Il comma 8 dell'art. 4 della spending review (legge 135/2012) sancisce che dall'1/1/2014 l'affidamento diretto può avvenire solo a favore di società a capitale interamente pubblico nel rispetto dei requisiti dell'in-house providing e a condizione che il valore economico del servizio o dei beni oggetto dell'affidamento sia complessivamente inferiore a 200 mila euro annui. Sono fatti salvi gli affidamenti in essere fino alla scadenza naturale e comunque fino al 31/12/2014.
Quindi solo un anno di tregua, o al massimo due, per vedere ridotto drasticamente il numero delle partecipate in-house? I dubbi sono tanti e in maniera subdola sembrerebbe che l'abrogazione della riforma dei servizi pubblici locali a seguito della sentenza della Corte costituzionale n. 199/2012 abbia portato il governo e il parlamento a trovare una soluzione di carattere generale, stabilendo laconicamente il divieto di affidamento diretto se non alle condizioni sopra indicate.
La prima tagliola è prevista nel comma 1 che sancisce che nel caso di società direttamente o indirettamente controllate dalle p.a. che abbiano conseguito nel 2011 un fatturato da prestazioni di servizi (e non di beni) a favore di pubbliche amministrazioni superiore al 90% dell'intero fatturato occorre procedere o al loro scioglimento entro il 2013 ovvero alla alienazione dell'intera partecipazione a mezzo procedure di evidenza pubblica con contestuale assegnazione del servizio (o dei servizi gestiti) per cinque anni non rinnovabili a decorrere dal 1/1/2014.

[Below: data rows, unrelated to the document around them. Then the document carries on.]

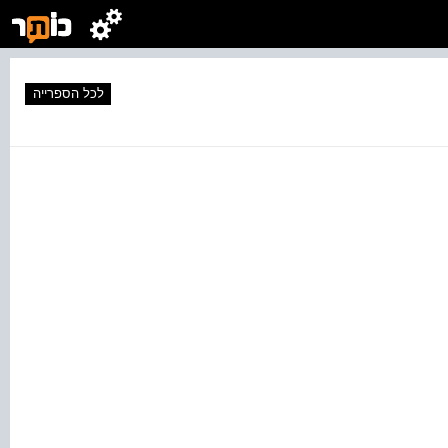
לכל הספרייה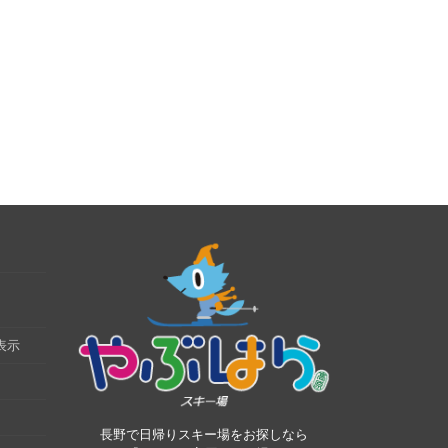
表示
長野で日帰りスキー場をお探しなら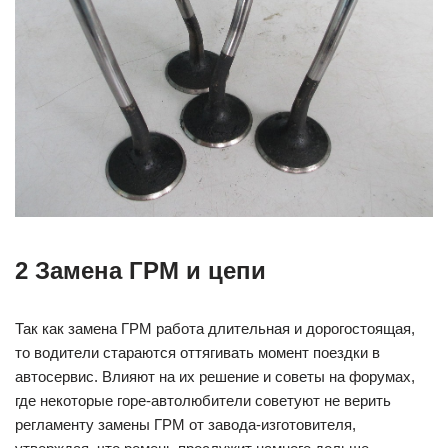
2 Замена ГРМ и цепи
Так как замена ГРМ работа длительная и дорогостоящая,
то водители стараются оттягивать момент поездки в
автосервис. Влияют на их решение и советы на форумах,
где некоторые горе-автолюбители советуют не верить
регламенту замены ГРМ от завода-изготовителя,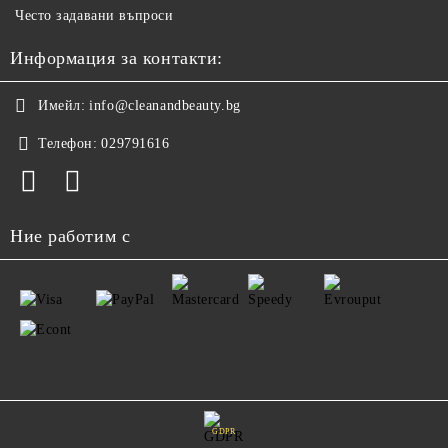
Често задавани въпроси
Информация за контакти:
Имейл:
info@cleanandbeauty.bg
Телефон:
029791616
Ние работим с
GDPR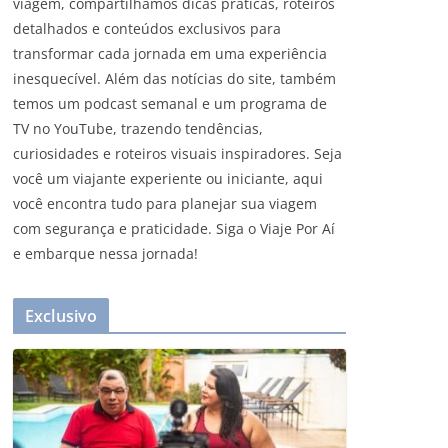
viagem, compartilhamos dicas práticas, roteiros
detalhados e conteúdos exclusivos para
transformar cada jornada em uma experiência
inesquecível. Além das notícias do site, também
temos um podcast semanal e um programa de
TV no YouTube, trazendo tendências,
curiosidades e roteiros visuais inspiradores. Seja
você um viajante experiente ou iniciante, aqui
você encontra tudo para planejar sua viagem
com segurança e praticidade. Siga o Viaje Por Aí
e embarque nessa jornada!
Exclusivo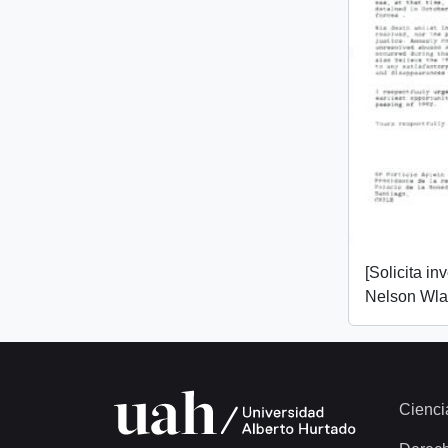
[Solicita in
Nelson Wlad
Cienci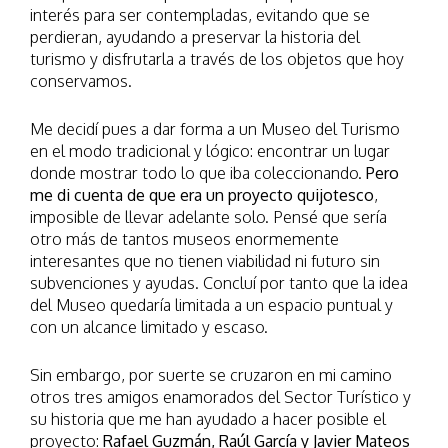
interés para ser contempladas, evitando que se
perdieran, ayudando a preservar la historia del
turismo y disfrutarla a través de los objetos que hoy
conservamos.
Me decidí pues a dar forma a un Museo del Turismo
en el modo tradicional y lógico: encontrar un lugar
donde mostrar todo lo que iba coleccionando.
Pero
me di cuenta de que era un proyecto quijotesco
,
imposible de llevar adelante solo. Pensé que sería
otro más de tantos museos enormemente
interesantes que no tienen viabilidad ni futuro sin
subvenciones y ayudas. Concluí por tanto que la idea
del Museo quedaría limitada a un espacio puntual y
con un alcance limitado y escaso.
Sin embargo, por suerte se cruzaron en mi camino
otros tres amigos enamorados del Sector Turístico y
su historia que me han ayudado a hacer posible el
proyecto:
Rafael Guzmán, Raúl García y Javier Mateos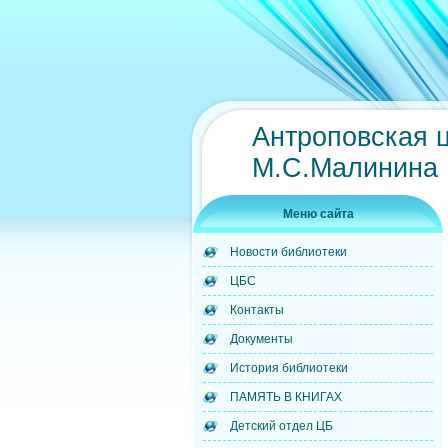
Антроповская 
М.С.Малинина
Меню сайта
Новости библиотеки
ЦБС
Контакты
Документы
История библиотеки
ПАМЯТЬ В КНИГАХ
Детский отдел ЦБ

Chiaramente trattasi di società cosiddette strumentali che svolgono servizi nei confronti diretti della p.a. concedente e non verso gli utenti. Mentre per le società che gestiscono servizi pubblici locali, il comma 3 nell'elencare le fattispecie che esulano da tale obbligo precisa a riguardo che rientrano, appunto, quelle che svolgono servizi di interesse generale (a rilevanza o meno economica), quelle di committenza e altre tra cui le finanziarie partecipate dalle regioni, disponendo una salvaguardia di carattere generale laddove l'ente pubblico ritenga (e dimostri in maniera oggettiva con apposite indagini di mercato) che vi siano ragioni economiche, sociali, ambientali e geomorfologiche che non consentano un efficace ed utile ricorso al mercato.
Pertanto se una società pubblica abbia conseguito nel 2011 un fatturato da prestazione di servizi a favore di pubbliche amministrazioni inferiore al 90% del proprio fatturato (comprese le società che gestiscono contemporaneamente servizi strumentali e servizi pubblici locali nonostante l'orientamento giurisprudenziale costante che vieta chiaramente tale tipologia di società pubblica) potrebbe ritenersi esclusa dai vincoli di cui sopra; tuttavia proseguendo nell'esame degli altri commi dell'art. 4, e in particolare i commi 7 e 8, di fatto un'ulteriore tagliola è in agguato e potrebbe coinvolgere in generale tutte le società pubbliche, comprese quelle che abbiano superato il primo ostacolo.
Infatti, il comma 7 dispone che, al fine di evitare distorsioni della concorrenza e del mercato, dall'1/1/2014 le pubbliche amministrazioni acquisiscono sul mercato i beni e i servizi strumentali alla propria attività mediante procedure concorrenziali, salve le convenzioni indicate in coda al comma stesso relative ad associazioni di volontariato, di promozione sociale ecc.
Sicuramente tale disposizione chiude le porte alle società pubbliche strumentali, salvo quanto riportato nel comma successivo che fa salve le società pubbliche in house ma pone un limite economico di 200 mila euro con riferimento al servizio o ai beni oggetto dell'affidamento diretto.
Quest'ultimo comma appare quello più problematico in quanto non sembra esserci alcuna deroga alle società che svolgono servizi pubblici locali.
Allora la domanda è se sopravvivranno solo le piccole società pubbliche?
Gli operatori attendono risposte urgenti alle suesposte perplessità.